ZeuS Targets Two-Factor Authentication Systems Used by Polish Banks

Polish online banking users are being targeted by a ZeuS variant which features a mobile component for stealing SMS codes required by two-factor authentication systems.

In order to counter the increasing amount of online banking fraud performed via phishing or with the help of sophisticated trojans like ZeuS and SpyEye, banks have introduced two-factor authentication.

This technology usually makes use of a traditional password and an additional code generated on the fly by an electronic token device in the user's possession or sent to their mobile phone via SMS by the bank.

These SMS codes are known as mobile transaction authentication numbers (mTANs) and are popular in several European countries including Germany, Spain, Switzerland, Poland, Austria, Bulgaria, Hungary and the Netherlands.

However, as it generally happens, cybercriminals eventually devise methods to bypass new protection technologies implemented by their targets.

Last year, Spanish security firm S21sec identified a ZeuS component specifically designed to steal mTANs in attacks which researchers dubbed Man-in-the-Mobile (MitMo).

Security consultant Piotr Konieczny now warns [Google translation] that this component has been ported for Polish banks like ING Bank Slaski or mBank (Commerzbank).

The attack starts on a ZeuS-infected computer, where additional content is injected on the online banking login page asking users for their mobile phone number and make/model in order to allegedly update the security certificate.

After they provide the information, they are sent a link via SMS to an application designed specifically for their type of device which they are asked to install.

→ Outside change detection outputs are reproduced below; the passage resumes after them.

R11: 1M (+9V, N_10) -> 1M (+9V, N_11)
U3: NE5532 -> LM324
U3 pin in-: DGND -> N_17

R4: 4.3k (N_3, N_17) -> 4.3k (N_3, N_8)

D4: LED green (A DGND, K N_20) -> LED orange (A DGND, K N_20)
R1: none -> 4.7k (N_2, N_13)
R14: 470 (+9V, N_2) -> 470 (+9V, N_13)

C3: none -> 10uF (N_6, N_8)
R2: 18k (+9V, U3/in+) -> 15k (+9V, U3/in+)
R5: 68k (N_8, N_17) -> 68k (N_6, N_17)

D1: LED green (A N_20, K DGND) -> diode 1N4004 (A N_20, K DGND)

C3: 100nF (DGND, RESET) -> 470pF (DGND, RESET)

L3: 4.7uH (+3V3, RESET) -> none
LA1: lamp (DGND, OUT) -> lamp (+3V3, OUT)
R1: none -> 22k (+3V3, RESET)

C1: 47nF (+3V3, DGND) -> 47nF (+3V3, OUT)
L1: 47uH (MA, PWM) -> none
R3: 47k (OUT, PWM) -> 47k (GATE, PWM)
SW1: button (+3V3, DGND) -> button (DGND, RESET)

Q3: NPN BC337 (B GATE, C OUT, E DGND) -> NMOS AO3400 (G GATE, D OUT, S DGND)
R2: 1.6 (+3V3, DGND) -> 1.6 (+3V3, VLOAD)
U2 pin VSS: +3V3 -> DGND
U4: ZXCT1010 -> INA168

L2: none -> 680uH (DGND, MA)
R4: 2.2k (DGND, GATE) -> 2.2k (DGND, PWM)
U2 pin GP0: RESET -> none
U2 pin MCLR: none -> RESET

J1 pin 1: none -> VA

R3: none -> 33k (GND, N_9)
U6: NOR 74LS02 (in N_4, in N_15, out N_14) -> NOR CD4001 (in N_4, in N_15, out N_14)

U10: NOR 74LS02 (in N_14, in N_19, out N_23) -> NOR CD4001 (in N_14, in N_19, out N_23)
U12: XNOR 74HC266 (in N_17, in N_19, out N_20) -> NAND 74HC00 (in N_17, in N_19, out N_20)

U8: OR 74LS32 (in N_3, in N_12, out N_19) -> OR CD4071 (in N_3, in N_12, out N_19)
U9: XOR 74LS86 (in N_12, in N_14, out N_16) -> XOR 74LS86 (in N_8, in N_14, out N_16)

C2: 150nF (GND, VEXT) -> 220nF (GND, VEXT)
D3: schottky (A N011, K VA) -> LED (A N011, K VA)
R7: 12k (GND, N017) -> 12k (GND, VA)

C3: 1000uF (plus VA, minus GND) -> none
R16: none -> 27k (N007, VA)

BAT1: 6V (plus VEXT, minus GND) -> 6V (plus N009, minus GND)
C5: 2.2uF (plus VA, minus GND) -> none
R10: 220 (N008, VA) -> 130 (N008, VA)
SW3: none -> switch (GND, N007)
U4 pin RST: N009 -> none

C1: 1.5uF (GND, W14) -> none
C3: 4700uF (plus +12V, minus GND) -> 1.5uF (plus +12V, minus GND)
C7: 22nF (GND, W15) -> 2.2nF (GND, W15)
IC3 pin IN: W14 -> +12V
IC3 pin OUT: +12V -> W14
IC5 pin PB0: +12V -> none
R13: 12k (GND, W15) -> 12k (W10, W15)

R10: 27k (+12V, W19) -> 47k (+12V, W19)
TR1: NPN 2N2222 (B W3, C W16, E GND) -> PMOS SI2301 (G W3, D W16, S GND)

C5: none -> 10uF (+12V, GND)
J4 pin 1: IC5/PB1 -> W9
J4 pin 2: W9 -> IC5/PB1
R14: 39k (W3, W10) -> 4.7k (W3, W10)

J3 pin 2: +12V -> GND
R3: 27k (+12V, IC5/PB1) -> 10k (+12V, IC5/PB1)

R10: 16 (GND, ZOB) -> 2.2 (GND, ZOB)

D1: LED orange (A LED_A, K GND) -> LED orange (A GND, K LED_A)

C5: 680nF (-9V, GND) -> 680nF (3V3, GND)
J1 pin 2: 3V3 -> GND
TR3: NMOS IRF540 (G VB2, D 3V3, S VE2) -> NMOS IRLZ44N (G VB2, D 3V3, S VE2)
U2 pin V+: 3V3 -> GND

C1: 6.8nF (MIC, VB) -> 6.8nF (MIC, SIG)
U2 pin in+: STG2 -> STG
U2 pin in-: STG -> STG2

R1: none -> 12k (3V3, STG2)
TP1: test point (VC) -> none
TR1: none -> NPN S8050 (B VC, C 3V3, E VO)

This is a mobile spyware component that monitors SMS messages and steals mTANs sent by the bank. In fact, it prevents users from being notified of new messages, so that the cybercriminals can initiate transactions and confirm them with the stolen mTANs without raising suspicion.

According to Mr. Konieczny, both ING and mBank have begun warning their customers about the new threat. People are advised to remain vigilant and verify any request received from their bank, like to install something on their mobile phone, by calling them back.